Köyde her yıl kasım ayının ortalarında köylülerin ürettikleri sanat ürünlerinin halkın beğenisine sunulduğu sergi ve kermes düzenleniyor. Sergi döneminde turistlerin uğrak yeri haline gelen köy özellikle hafta sonları dolup taşıyor. Eserlerini uygun fiyatlara satarak gelir elde etme imkanı da bulan sanatkar köylüler, ziyaretçilerin artmasından oldukça memnun gözüküyor.
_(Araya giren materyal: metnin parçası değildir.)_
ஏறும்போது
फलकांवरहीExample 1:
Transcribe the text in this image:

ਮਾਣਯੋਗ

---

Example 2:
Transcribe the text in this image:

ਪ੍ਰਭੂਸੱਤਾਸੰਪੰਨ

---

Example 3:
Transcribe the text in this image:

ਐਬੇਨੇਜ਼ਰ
Köyde çocuklar dahi ayakla çevrilerek çamura şekil verilen eski yöntemlerle çanak ve çömlek yapıyor.
Köydeki günlük hayatı eserlerine yansıtıyorlar
Köyün süsleme sanatı ustalarından Eymen el-Mibedavi, ne tür motifler yaptıklarını anlattı. Farklı motifler çizdiğini ancak daha çok köydeki günlük hayatı işlemeye çalıştığını aktaran Mibedavi, köy hayatını bilmeyen ziyaretçilerin daha çok köyün günlük işlerinin anlatıldığı resimlerin bulunduğu eşyaları almayı tercih ettiğini söyledi.
Yaklaşık 10 yıldır bu işi yaptığını ifade eden Mibedavi, süsleme sanatını Tunus köyünü önce Mısır'a, sonra da yabancılara tanıtan İsviçreli sanatçı Evelyn Bourier'den öğrendiğini dile getirdi.
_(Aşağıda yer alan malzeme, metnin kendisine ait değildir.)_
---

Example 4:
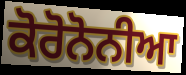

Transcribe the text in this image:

ਕੋਰੋਨੋਨੀਆ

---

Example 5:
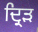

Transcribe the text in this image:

ਦ੍ਰਿੜ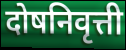
दोषनिवृत्ती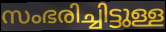
സംഭരിച്ചിട്ടുള്ള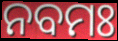
ନବମଃ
Köyün sadece renkli el sanatları ürünleri değil doğal güzellikleri de ilgi çekiyor. Turistler Karun Gölü'nü gezme ve çölde kayak yapma fırsatı da buluyor.
Köye ilham veren İsviçreli sanatçı
Son 10 yılda Mısır'da iyice tanınan Tunus köyünün ünü artık Mısır dışına da taşmaya başladı. Karun Gölü'nü gezmeye gelen yabancı turistler Tunus köyüne uğramadan ziyaretlerini tamamlamıyor.
Köyün üne kavuşmasında büyük pay sahibi İsviçreli sanatçı Bourier da ilerleyen yaşına rağmen Tunus'tan ayrılmamış. Köylüler Bourier'in burada defnedilmek istediğini ve bu nedenle köyde kendisi için bir mezar bile yaptırdığını söylüyor.